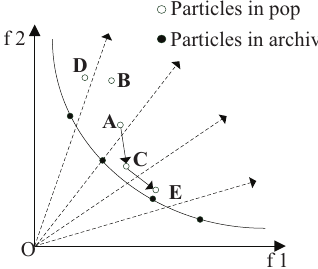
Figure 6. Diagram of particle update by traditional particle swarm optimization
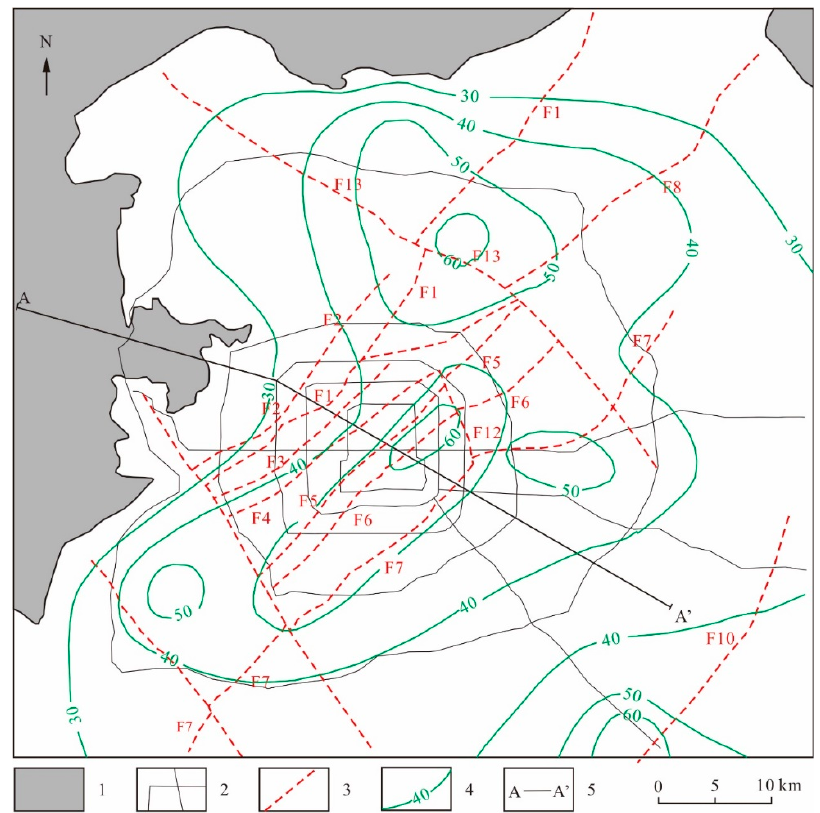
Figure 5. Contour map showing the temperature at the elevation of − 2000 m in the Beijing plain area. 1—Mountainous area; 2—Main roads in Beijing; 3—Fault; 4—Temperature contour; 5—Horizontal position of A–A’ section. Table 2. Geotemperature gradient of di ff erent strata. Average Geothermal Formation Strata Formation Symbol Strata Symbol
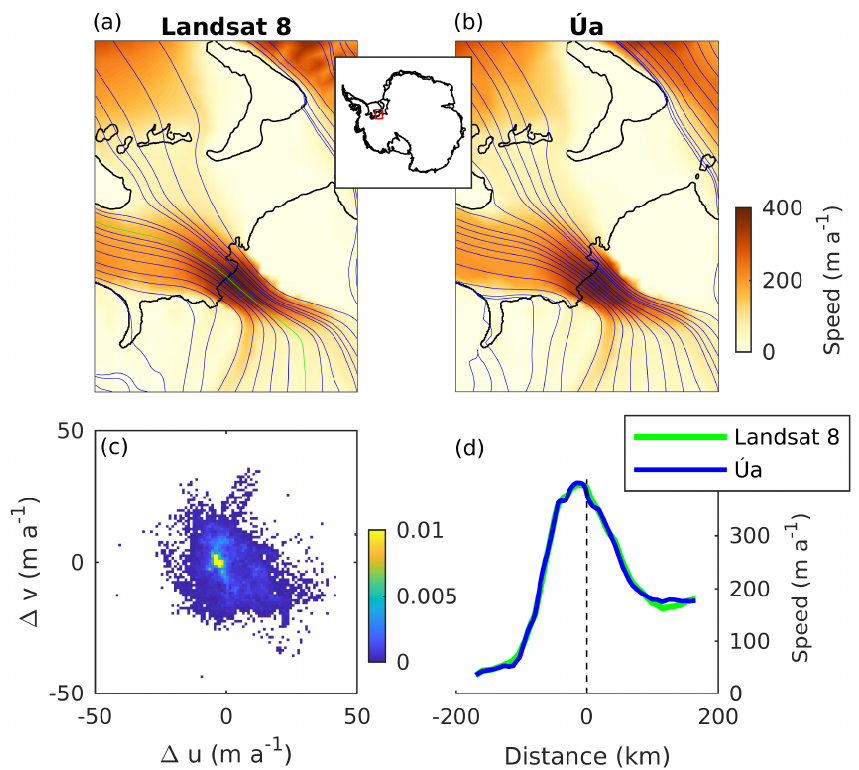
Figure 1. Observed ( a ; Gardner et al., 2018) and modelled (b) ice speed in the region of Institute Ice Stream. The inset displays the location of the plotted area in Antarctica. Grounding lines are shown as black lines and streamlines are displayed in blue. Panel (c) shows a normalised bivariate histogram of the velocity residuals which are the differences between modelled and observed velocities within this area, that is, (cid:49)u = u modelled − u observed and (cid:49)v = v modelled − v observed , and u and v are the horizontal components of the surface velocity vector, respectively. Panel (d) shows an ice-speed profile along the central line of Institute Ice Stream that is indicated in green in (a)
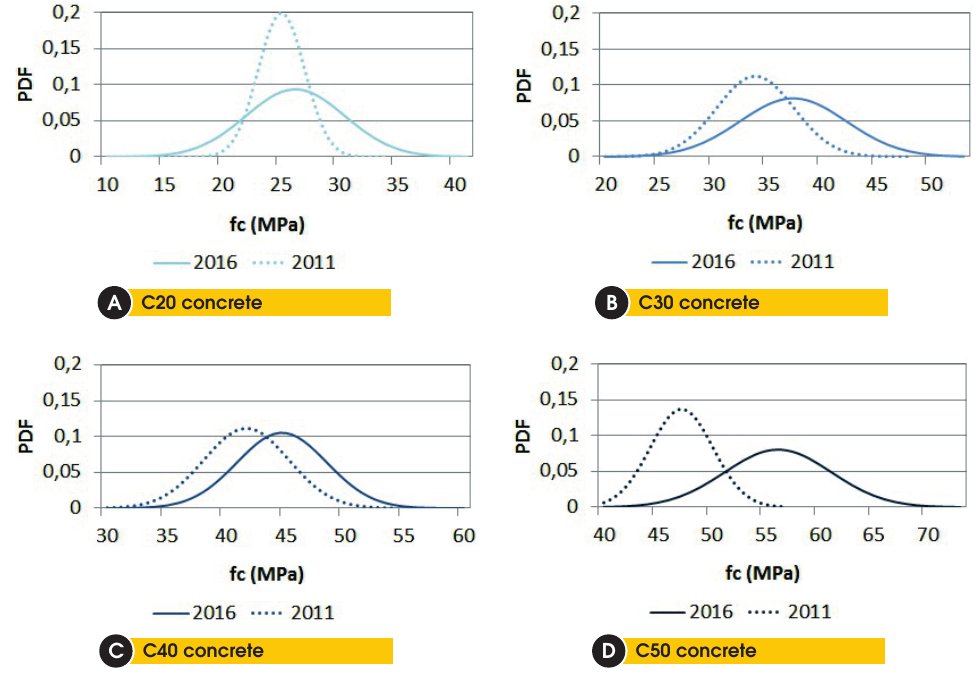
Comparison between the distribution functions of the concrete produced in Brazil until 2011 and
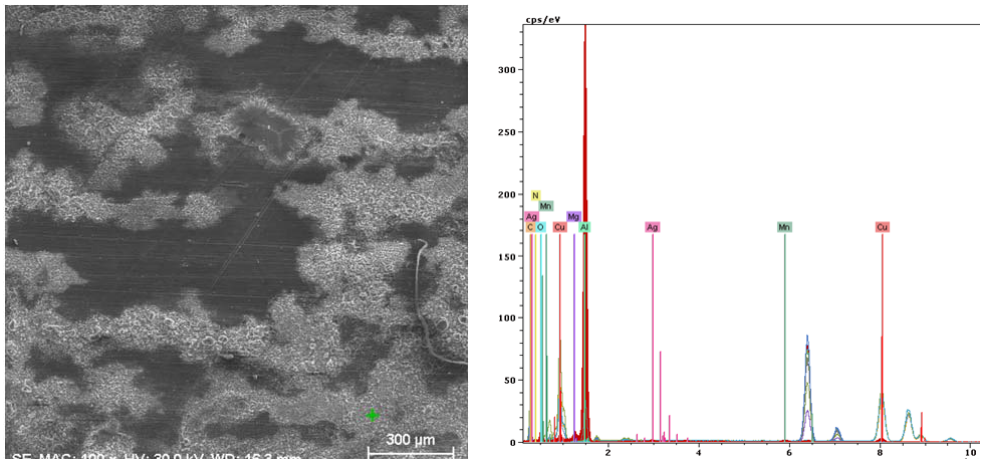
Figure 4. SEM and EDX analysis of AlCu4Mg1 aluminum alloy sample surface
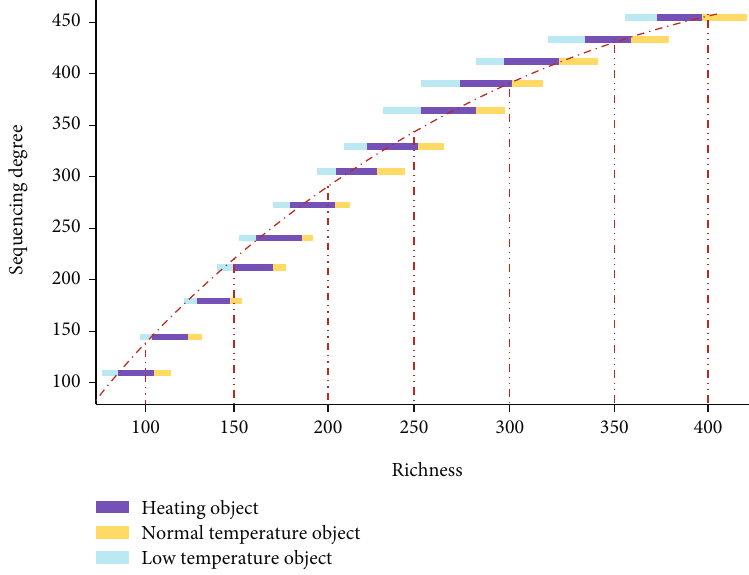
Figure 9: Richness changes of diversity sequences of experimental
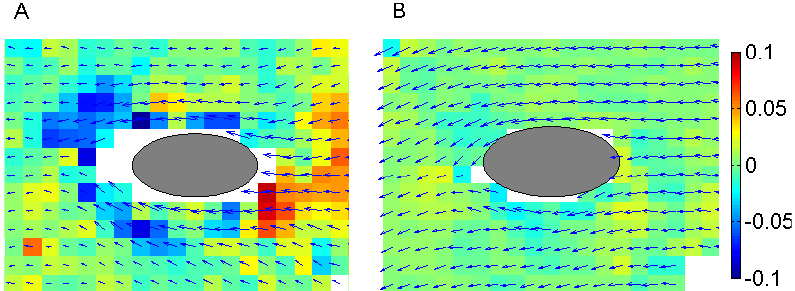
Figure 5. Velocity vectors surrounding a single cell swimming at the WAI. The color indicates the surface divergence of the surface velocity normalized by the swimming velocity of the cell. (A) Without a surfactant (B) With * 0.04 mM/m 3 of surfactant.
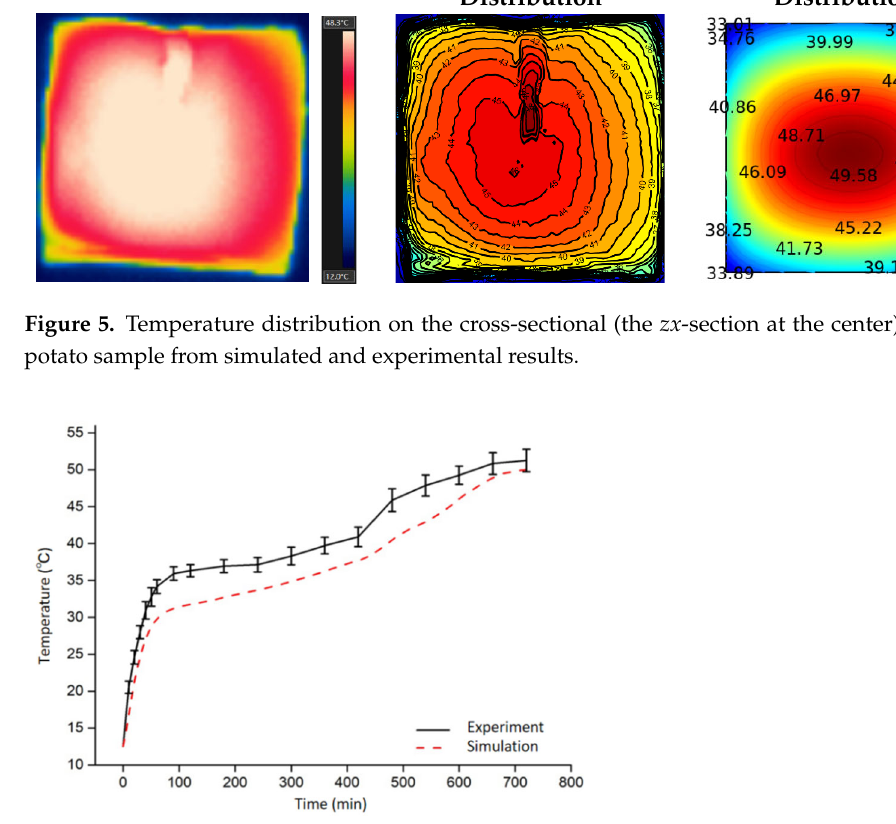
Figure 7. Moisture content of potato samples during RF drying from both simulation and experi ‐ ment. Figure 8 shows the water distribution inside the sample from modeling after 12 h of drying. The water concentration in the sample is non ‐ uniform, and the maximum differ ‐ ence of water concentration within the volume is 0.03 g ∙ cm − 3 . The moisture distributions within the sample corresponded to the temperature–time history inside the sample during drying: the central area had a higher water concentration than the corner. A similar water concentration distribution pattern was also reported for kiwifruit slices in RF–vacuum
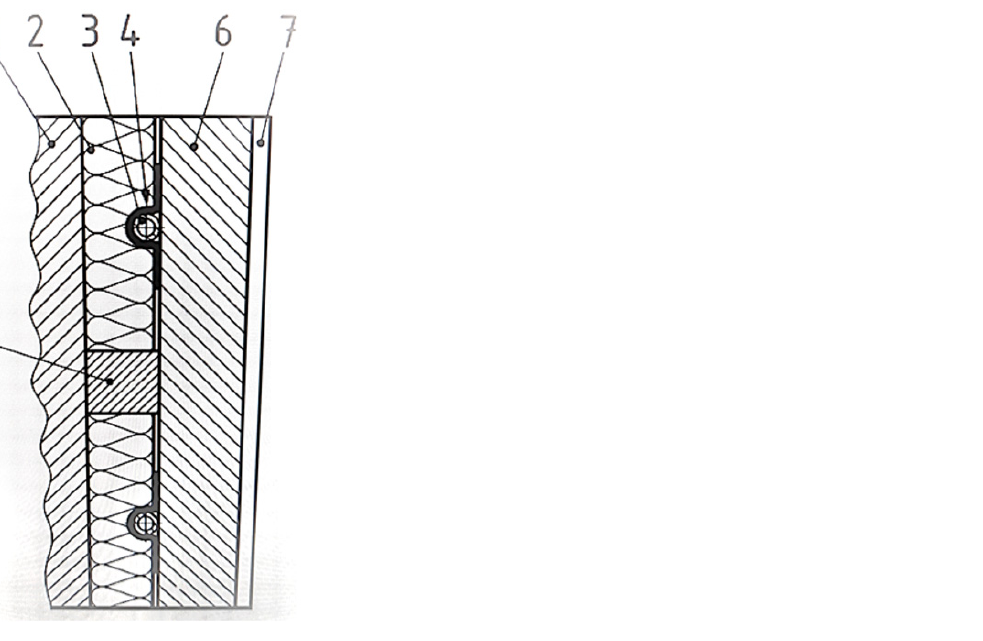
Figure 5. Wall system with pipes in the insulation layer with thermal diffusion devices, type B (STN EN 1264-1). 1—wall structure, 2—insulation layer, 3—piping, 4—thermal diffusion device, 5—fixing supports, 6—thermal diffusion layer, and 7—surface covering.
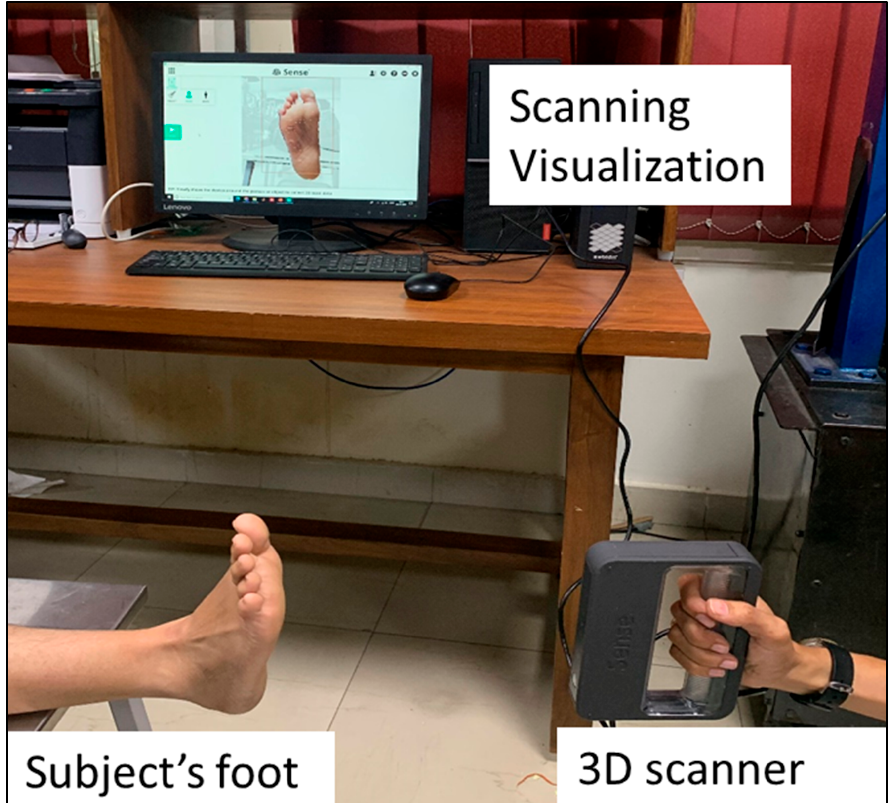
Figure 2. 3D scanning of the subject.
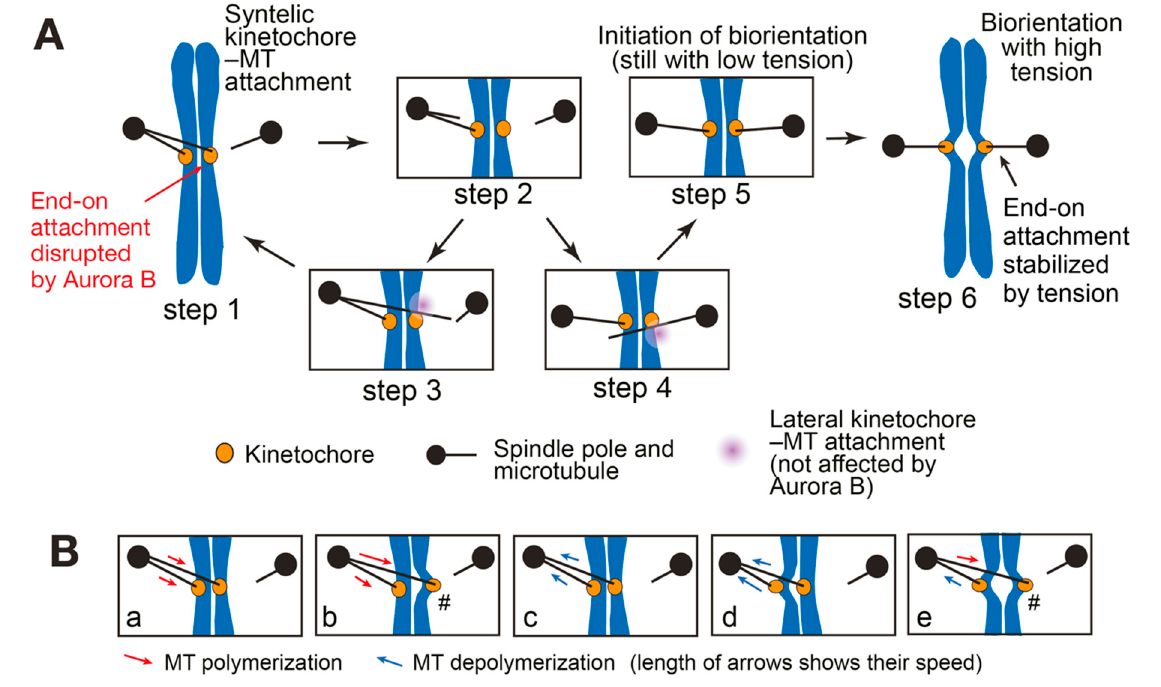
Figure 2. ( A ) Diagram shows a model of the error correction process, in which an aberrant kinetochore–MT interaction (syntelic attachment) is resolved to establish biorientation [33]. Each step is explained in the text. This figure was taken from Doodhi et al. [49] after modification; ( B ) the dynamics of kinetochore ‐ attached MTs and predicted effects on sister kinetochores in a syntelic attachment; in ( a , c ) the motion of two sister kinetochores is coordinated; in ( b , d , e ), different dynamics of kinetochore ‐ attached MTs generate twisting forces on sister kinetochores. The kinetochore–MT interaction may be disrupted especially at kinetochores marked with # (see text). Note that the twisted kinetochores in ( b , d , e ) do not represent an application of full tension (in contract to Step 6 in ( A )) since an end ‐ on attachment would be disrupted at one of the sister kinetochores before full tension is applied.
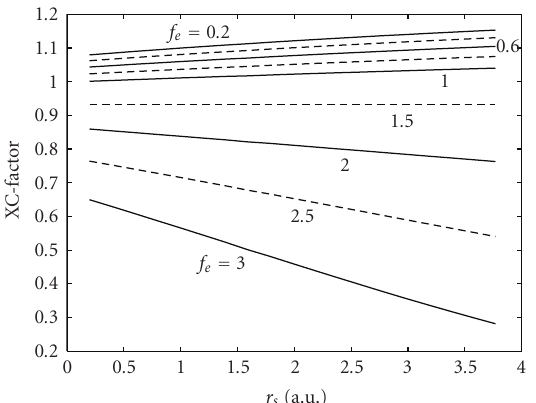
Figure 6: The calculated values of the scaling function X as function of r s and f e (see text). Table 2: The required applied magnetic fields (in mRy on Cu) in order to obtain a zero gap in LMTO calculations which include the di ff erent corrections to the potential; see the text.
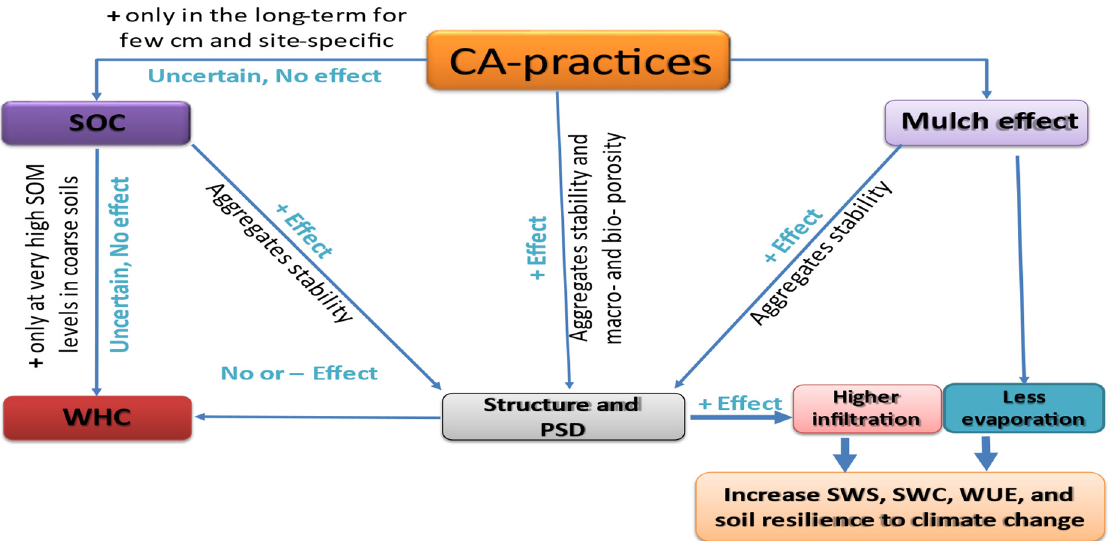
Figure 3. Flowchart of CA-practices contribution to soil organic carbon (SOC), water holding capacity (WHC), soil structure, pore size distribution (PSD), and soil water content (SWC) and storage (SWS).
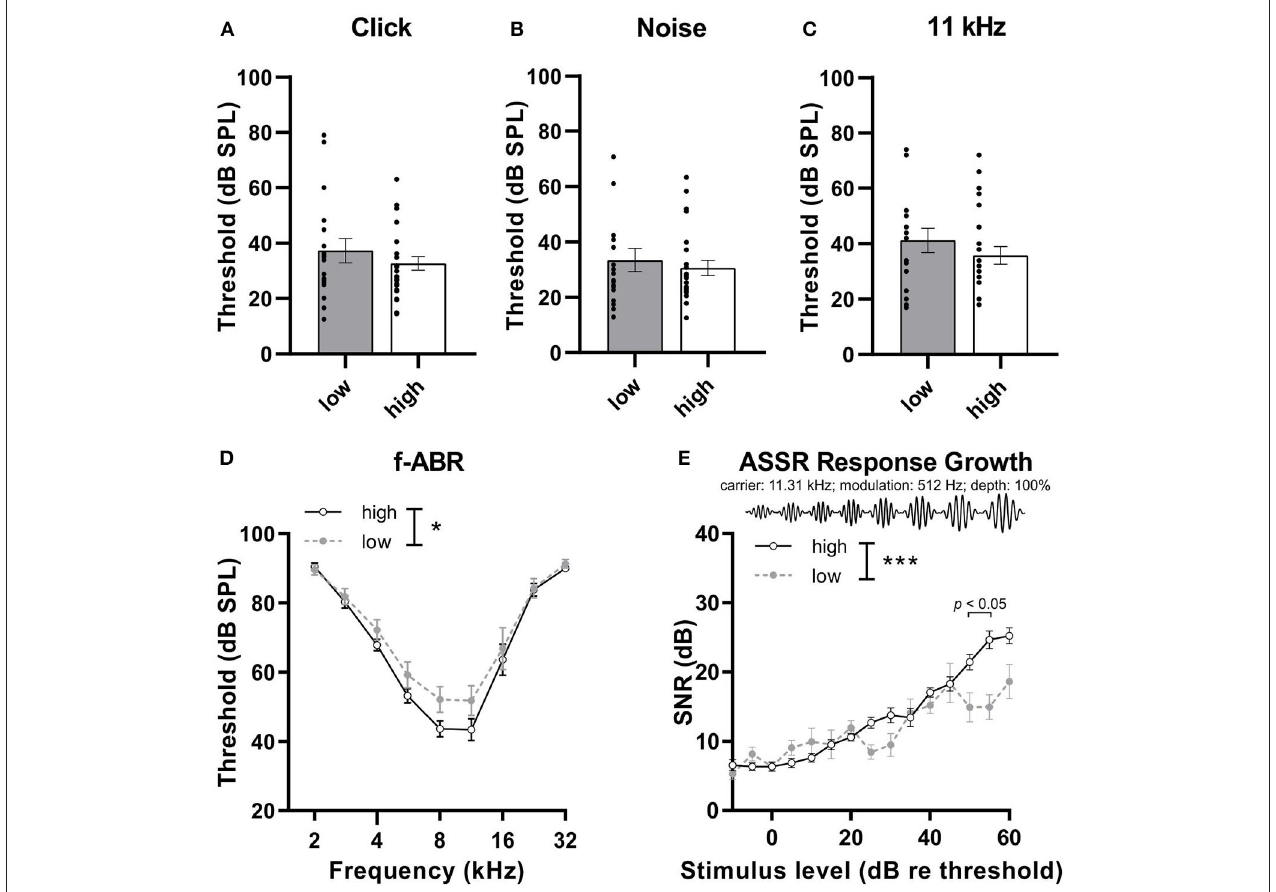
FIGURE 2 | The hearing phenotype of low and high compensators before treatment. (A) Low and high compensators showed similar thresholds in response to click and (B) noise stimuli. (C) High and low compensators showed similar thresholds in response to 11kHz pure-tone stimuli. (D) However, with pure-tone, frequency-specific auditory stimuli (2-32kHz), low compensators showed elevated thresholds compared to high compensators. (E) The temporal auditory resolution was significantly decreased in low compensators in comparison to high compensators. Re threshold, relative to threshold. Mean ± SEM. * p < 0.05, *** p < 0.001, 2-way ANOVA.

» Exercise aim: Set out exactly, and only, the lines between the first line of the listing and the line containing "Figure 5. Contour", counting both, while leaving every picture out.

» Solution for this task:
Figure 6. Diagram of particle update by traditional particle swarm optimization
Figure 5. Contour map showing the temperature at the elevation of − 2000 m in the Beijing plain area. 1—Mountainous area; 2—Main roads in Beijing; 3—Fault; 4—Temperature contour; 5—Horizontal position of A–A’ section. Table 2. Geotemperature gradient of di ff erent strata. Average Geothermal Formation Strata Formation Symbol Strata Symbol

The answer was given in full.